● **Exercise goal**:
A verbatim copy of the line containing "hfov_deg: 60.0" and all lines after it, up to and including the final line of the records, is the only acceptable output.

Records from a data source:
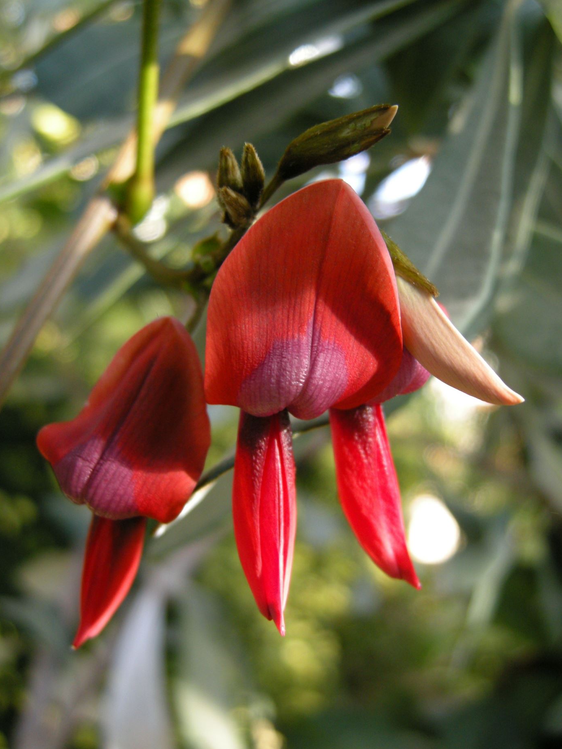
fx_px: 822
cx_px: 297
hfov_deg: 37.7
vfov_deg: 48.9
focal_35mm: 38
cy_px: 348
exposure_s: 1/56
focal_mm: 7.5
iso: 150
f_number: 2.7
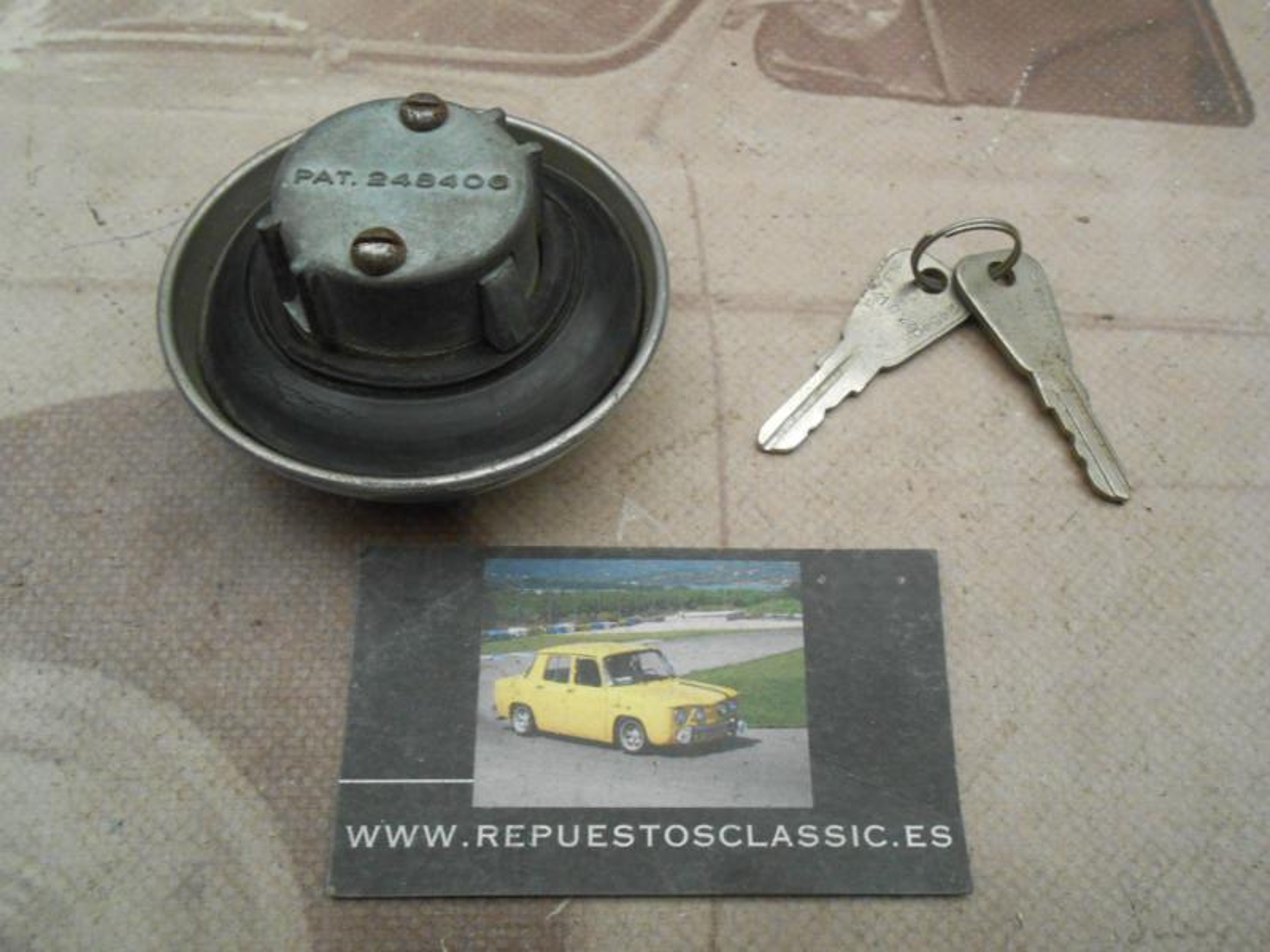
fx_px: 1101
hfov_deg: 60.0
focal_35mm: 30
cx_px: 635
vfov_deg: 46.8
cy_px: 476
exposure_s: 1/25
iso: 400
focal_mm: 5.3
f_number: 3.8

● **The answer**:
hfov_deg: 60.0
focal_35mm: 30
cx_px: 635
vfov_deg: 46.8
cy_px: 476
exposure_s: 1/25
iso: 400
focal_mm: 5.3
f_number: 3.8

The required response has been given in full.